Deep Neural Networks (DNNs) are capable of learning complex and versatile representations, however, the semantic nature of the learned concepts remains unknown. A common method used to explain the concepts learned by DNNs is Activation Maximization (AM), which generates a synthetic input signal that maximally activates a particular neuron in the network. In this paper, we investigate the vulnerability of this approach to adversarial model manipulations and introduce a novel method for manipulating feature visualization without altering the model architecture or significantly impacting the model's decision-making process. We evaluate the effectiveness of our method on several neural network models and demonstrate its capabilities to hide the functionality of specific neurons by masking the original explanations of neurons with chosen target explanations during model auditing.

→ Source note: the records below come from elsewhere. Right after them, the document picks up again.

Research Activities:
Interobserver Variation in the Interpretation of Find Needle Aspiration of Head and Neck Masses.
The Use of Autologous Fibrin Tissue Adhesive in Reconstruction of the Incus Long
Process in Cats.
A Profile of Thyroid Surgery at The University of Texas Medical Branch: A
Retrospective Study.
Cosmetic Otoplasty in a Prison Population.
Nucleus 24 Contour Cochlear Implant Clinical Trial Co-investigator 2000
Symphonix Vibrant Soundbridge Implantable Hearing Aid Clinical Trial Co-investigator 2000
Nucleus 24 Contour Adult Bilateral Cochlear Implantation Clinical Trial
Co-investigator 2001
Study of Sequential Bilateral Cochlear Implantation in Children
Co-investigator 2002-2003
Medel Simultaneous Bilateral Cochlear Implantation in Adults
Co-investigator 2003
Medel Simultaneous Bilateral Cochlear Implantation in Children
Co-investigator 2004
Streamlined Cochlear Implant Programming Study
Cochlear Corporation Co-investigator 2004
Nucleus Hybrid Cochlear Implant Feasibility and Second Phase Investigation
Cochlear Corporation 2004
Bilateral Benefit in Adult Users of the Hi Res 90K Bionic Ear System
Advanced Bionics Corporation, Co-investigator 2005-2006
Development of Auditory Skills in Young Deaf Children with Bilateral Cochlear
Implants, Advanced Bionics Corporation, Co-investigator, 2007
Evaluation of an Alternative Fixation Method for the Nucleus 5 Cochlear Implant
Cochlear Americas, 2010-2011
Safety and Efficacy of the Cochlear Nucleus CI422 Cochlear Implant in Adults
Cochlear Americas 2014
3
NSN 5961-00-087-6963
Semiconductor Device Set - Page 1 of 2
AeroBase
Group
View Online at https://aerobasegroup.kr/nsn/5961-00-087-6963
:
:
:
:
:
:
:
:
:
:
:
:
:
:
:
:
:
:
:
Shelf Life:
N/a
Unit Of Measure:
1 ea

As a remedy, we propose a protective measure against such manipulations and provide quantitative evidence which substantiates our findings.

翻译：深度神经网络（DNN）能够学习复杂且通用的表示，然而所学概念的语义性质仍然未知。解释DNN所学概念的常用方法是激活最大化（AM），该方法生成能够最大程度激活网络中特定神经元的合成输入信号。本文研究了该方法对对抗性模型操纵的脆弱性，并提出了一种新颖的特征可视化操纵方法，该方法无需改变模型架构或显著影响模型的决策过程。我们在多个神经网络模型上评估了该方法的有效性，并展示了其在模型审计过程中，通过用选定的目标解释掩盖神经元的原始解释，从而隐藏特定神经元功能的能力。作为应对措施，我们提出了针对此类操纵的保护方案，并提供了量化证据以证实我们的发现。